> Directive
Can you reproduce, character for character, everything in the rows below from the line containing "14.0 to 16.0" down to the line containing "Combined, do Moderate", including both of those lines and nothing else?

> Extracted entries

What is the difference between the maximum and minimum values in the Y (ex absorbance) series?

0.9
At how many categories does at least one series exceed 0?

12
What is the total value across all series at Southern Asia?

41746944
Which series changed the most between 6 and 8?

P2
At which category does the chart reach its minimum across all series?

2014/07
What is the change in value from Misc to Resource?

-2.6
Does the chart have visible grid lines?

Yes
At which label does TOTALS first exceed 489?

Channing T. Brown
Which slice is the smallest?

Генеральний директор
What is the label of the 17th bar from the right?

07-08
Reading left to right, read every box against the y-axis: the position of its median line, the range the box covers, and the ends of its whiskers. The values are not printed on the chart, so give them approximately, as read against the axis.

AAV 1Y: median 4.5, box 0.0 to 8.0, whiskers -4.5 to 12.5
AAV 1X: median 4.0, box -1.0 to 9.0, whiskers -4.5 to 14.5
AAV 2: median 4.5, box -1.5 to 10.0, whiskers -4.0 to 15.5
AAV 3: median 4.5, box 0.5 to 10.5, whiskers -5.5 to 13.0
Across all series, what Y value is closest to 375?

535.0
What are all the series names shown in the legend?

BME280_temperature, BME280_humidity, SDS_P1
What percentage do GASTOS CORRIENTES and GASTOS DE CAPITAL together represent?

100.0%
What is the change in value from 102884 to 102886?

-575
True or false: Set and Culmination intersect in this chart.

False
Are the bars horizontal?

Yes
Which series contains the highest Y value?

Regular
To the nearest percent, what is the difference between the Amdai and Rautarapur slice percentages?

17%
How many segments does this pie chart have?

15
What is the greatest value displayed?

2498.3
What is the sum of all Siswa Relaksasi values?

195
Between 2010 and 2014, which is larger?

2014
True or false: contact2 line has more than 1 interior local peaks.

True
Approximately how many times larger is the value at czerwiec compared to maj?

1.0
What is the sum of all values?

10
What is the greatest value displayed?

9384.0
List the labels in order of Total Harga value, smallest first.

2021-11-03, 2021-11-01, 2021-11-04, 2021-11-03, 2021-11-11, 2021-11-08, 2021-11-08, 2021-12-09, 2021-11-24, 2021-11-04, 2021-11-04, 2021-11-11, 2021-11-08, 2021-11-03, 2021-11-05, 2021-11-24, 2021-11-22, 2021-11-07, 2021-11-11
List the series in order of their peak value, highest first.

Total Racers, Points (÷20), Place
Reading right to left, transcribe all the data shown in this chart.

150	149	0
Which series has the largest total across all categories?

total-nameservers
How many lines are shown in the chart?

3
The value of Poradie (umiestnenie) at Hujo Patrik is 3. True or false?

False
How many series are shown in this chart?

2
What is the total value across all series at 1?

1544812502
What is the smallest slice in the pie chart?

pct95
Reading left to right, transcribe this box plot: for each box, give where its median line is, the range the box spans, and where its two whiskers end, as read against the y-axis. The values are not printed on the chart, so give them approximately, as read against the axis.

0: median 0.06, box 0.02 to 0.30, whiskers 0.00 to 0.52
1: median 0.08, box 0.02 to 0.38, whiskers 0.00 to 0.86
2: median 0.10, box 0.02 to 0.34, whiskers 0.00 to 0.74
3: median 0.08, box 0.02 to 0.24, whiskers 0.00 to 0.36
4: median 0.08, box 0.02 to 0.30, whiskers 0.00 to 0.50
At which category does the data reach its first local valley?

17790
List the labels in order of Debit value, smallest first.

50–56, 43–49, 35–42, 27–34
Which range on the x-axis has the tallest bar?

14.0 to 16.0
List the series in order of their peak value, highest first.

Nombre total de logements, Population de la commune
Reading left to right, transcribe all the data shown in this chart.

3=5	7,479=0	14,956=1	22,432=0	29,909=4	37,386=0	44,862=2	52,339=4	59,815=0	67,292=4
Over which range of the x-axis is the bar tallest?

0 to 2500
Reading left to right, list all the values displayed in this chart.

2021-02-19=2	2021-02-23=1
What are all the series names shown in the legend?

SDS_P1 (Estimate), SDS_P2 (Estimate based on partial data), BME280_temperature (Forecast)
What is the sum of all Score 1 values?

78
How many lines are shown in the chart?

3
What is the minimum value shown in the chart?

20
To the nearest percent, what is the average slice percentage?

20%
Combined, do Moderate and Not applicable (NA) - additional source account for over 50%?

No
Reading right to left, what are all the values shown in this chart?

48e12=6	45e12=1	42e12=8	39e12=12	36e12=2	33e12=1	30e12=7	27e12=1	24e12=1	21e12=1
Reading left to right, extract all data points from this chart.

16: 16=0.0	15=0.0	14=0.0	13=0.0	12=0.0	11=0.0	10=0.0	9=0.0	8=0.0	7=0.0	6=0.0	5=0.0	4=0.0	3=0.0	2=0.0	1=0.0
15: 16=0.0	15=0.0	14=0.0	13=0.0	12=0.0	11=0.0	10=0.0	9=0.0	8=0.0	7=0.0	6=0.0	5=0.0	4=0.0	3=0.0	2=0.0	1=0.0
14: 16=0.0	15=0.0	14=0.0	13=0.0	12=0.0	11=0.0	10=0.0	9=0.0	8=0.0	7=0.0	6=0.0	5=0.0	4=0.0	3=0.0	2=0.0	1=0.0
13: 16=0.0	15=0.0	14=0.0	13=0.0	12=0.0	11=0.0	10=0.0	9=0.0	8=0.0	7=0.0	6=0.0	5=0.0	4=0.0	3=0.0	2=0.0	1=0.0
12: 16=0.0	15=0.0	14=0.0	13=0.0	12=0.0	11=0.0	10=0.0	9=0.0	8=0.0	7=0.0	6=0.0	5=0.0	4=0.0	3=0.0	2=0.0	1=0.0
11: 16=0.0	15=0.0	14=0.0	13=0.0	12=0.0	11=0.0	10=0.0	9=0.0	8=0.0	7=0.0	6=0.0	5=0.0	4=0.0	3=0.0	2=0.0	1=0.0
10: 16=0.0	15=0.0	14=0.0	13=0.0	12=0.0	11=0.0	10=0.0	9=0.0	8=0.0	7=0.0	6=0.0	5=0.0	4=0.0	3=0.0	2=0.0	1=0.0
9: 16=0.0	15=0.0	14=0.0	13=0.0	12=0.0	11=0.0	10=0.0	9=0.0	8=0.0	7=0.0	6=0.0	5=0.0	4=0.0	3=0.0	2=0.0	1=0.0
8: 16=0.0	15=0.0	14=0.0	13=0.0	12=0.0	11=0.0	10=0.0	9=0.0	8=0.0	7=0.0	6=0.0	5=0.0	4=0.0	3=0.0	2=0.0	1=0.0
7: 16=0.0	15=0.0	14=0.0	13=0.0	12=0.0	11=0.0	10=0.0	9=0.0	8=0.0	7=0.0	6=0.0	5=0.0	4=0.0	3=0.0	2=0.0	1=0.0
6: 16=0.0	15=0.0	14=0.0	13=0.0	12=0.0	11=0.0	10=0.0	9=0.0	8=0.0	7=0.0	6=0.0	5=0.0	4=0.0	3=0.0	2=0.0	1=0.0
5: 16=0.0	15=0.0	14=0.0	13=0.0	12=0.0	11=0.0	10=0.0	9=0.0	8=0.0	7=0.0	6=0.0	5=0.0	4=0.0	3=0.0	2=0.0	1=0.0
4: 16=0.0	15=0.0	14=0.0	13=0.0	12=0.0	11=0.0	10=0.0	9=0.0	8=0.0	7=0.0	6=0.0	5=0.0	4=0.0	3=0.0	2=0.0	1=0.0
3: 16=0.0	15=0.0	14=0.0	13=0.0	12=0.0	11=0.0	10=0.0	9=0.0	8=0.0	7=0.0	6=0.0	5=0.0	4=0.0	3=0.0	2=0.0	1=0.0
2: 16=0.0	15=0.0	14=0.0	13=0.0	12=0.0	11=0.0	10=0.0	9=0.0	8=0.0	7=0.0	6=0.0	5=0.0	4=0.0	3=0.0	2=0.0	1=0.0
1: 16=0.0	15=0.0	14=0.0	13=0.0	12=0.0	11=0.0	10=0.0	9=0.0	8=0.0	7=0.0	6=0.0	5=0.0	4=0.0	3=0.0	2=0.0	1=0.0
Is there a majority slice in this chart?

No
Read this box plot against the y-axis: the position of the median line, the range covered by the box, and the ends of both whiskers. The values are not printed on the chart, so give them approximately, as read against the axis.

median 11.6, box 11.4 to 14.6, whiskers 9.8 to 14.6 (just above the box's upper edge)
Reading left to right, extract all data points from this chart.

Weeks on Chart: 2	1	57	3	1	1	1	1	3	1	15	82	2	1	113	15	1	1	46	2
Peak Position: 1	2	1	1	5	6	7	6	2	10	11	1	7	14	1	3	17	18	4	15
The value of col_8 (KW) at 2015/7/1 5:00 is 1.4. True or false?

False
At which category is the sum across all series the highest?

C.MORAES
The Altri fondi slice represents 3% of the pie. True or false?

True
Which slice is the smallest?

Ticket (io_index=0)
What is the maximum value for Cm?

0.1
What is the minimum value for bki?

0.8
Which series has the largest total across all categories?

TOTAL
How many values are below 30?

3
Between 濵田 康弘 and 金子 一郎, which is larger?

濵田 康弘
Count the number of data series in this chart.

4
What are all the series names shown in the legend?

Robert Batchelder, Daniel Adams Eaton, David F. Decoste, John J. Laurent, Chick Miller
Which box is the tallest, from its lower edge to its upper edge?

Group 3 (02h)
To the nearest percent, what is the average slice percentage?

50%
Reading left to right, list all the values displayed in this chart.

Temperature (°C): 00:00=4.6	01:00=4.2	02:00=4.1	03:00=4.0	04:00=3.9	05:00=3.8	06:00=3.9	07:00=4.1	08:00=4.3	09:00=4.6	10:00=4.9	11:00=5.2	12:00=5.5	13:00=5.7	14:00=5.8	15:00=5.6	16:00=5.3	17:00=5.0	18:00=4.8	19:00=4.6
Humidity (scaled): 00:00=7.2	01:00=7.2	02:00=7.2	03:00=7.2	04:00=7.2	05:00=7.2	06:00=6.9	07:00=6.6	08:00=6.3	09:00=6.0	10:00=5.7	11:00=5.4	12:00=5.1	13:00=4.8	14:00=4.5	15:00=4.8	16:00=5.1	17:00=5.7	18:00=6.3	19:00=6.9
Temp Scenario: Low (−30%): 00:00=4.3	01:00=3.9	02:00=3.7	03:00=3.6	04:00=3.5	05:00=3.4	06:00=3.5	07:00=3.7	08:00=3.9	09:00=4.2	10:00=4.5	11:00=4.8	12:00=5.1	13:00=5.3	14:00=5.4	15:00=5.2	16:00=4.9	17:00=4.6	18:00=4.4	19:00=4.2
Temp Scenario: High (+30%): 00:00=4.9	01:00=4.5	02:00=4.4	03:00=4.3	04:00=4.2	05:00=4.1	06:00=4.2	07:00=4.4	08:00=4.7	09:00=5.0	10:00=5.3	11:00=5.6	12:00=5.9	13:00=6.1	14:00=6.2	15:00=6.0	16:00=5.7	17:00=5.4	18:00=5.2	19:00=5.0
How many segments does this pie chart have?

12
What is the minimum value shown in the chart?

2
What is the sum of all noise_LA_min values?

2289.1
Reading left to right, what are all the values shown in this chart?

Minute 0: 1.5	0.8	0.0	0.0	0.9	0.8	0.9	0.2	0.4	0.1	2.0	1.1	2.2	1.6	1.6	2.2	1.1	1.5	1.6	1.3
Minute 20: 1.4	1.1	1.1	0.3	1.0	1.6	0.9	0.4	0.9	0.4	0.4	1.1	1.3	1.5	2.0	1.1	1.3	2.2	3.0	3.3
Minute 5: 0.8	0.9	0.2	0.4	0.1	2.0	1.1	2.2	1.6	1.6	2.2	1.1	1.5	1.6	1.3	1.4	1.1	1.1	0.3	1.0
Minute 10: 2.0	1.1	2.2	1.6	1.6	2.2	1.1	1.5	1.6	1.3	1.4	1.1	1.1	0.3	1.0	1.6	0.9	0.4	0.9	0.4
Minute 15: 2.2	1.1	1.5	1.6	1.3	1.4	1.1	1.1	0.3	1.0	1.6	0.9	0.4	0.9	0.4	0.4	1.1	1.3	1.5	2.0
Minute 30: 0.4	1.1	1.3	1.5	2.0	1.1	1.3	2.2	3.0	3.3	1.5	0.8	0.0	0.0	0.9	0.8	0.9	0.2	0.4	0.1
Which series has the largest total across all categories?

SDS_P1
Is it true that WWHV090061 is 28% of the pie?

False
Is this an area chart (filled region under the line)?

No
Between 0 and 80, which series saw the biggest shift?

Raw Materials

> Written answer
14.0 to 16.0
List the series in order of their peak value, highest first.

Nombre total de logements, Population de la commune
Reading left to right, transcribe all the data shown in this chart.

3=5	7,479=0	14,956=1	22,432=0	29,909=4	37,386=0	44,862=2	52,339=4	59,815=0	67,292=4
Over which range of the x-axis is the bar tallest?

0 to 2500
Reading left to right, list all the values displayed in this chart.

2021-02-19=2	2021-02-23=1
What are all the series names shown in the legend?

SDS_P1 (Estimate), SDS_P2 (Estimate based on partial data), BME280_temperature (Forecast)
What is the sum of all Score 1 values?

78
How many lines are shown in the chart?

3
What is the minimum value shown in the chart?

20
To the nearest percent, what is the average slice percentage?

20%
Combined, do Moderate and Not applicable (NA) - additional source account for over 50%?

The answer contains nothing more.